# TO DO
Edit the material below by putting "binomial name" in place of every "scientific name", with all else unchanged. Leave the pictures out of your version.

# DATA SUPPLIED

## START

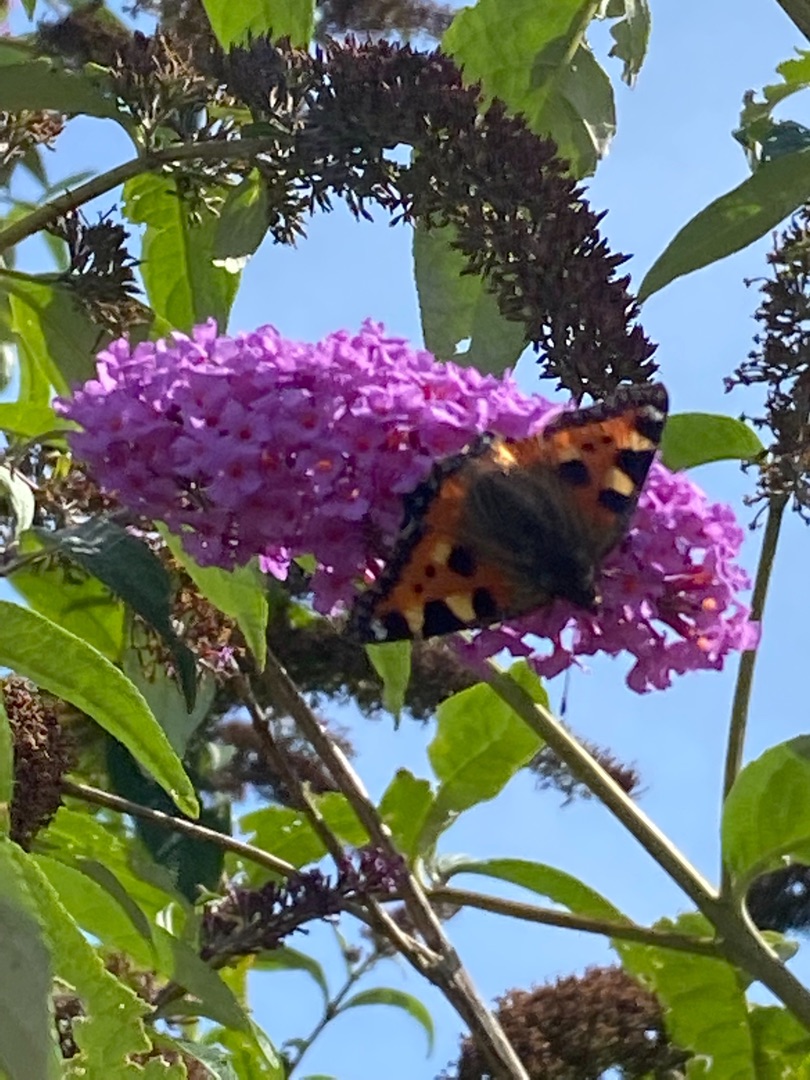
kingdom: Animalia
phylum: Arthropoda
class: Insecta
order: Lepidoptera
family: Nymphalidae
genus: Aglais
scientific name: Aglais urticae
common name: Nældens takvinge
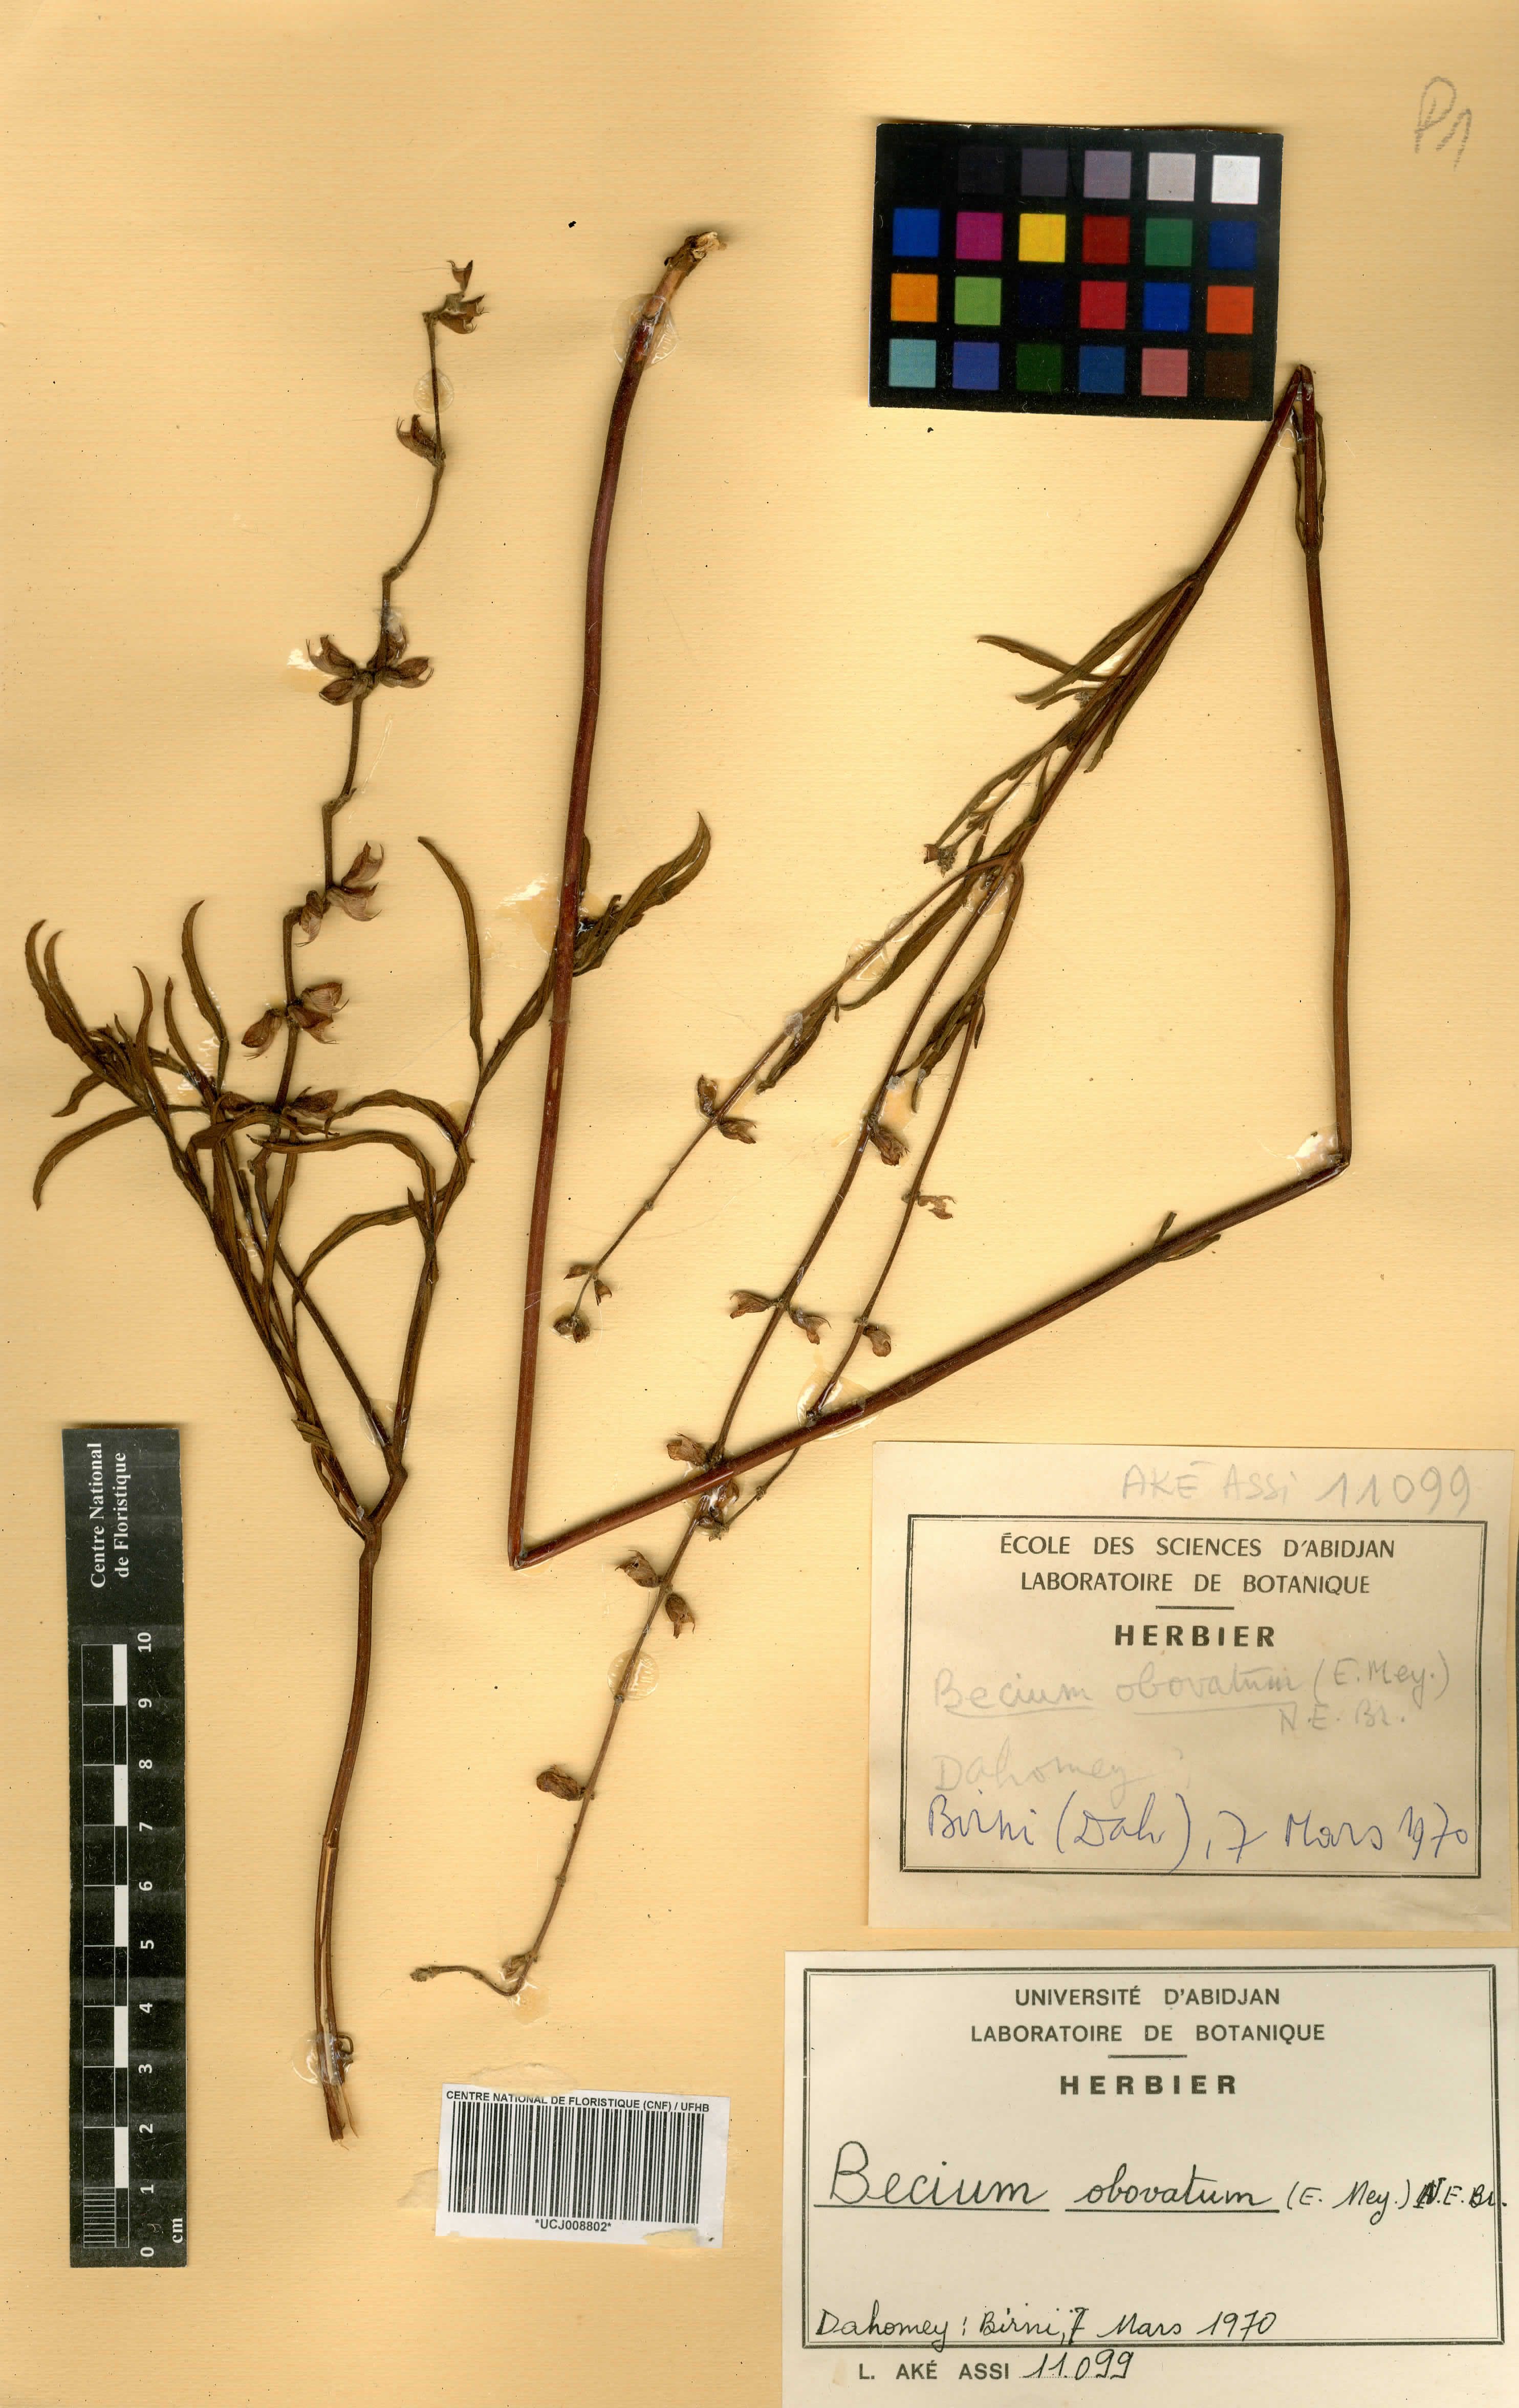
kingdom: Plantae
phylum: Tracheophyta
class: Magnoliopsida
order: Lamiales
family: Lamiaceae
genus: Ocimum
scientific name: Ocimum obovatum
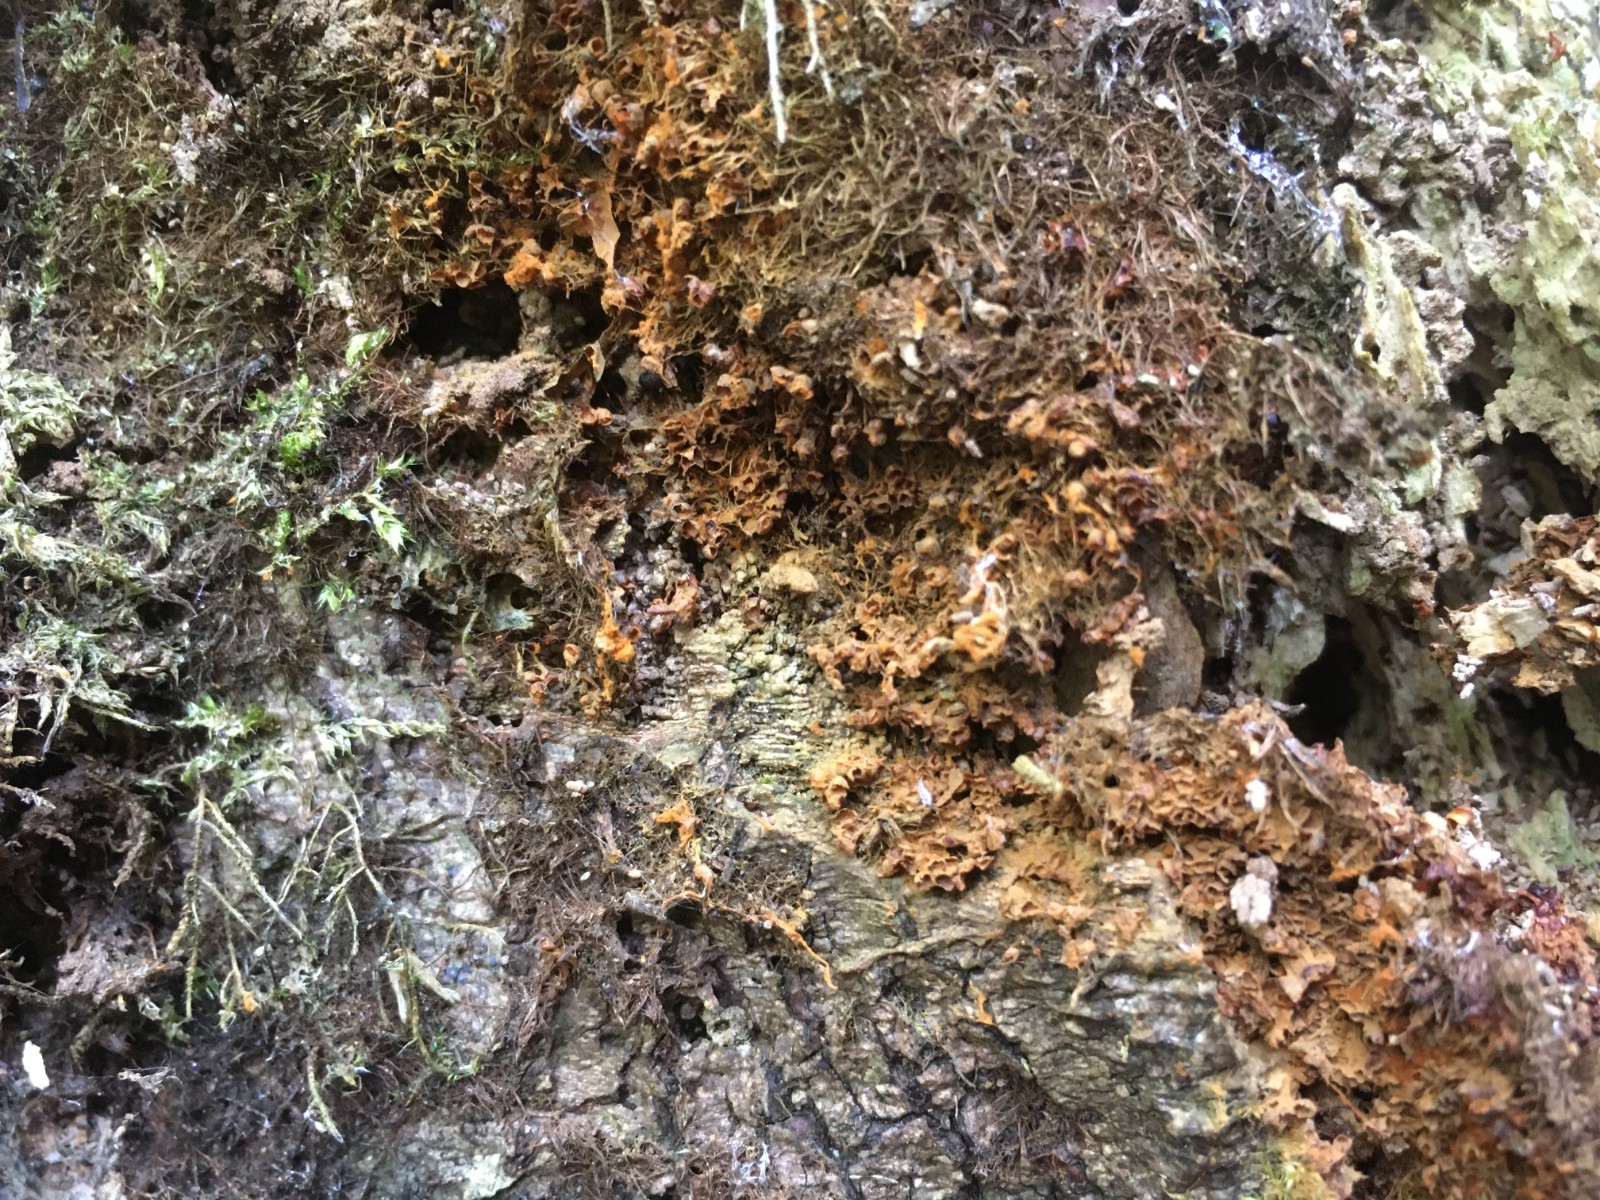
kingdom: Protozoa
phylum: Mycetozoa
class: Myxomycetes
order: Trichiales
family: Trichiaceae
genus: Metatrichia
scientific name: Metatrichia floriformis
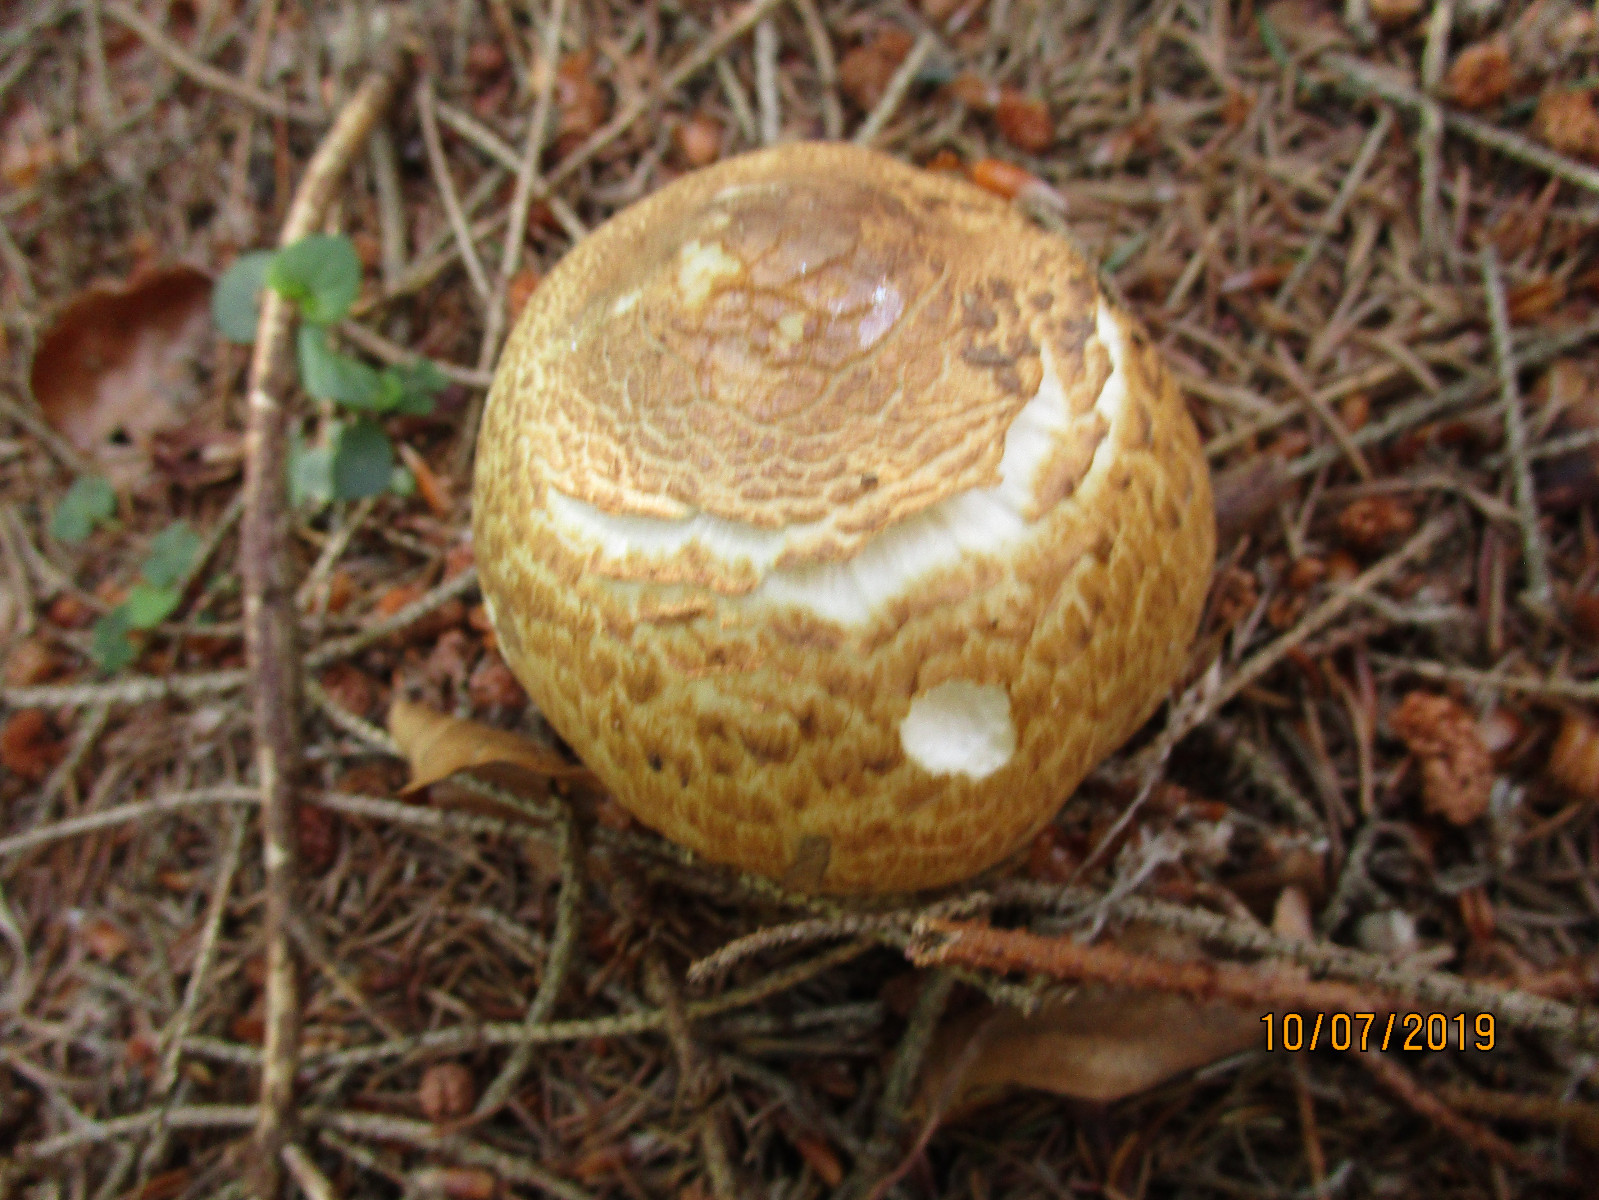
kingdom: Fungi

## END

# TASK RESPONSE
kingdom: Animalia
phylum: Arthropoda
class: Insecta
order: Lepidoptera
family: Nymphalidae
genus: Aglais
binomial name: Aglais urticae
common name: Nældens takvinge
kingdom: Plantae
phylum: Tracheophyta
class: Magnoliopsida
order: Lamiales
family: Lamiaceae
genus: Ocimum
binomial name: Ocimum obovatum
kingdom: Protozoa
phylum: Mycetozoa
class: Myxomycetes
order: Trichiales
family: Trichiaceae
genus: Metatrichia
binomial name: Metatrichia floriformis
kingdom: Fungi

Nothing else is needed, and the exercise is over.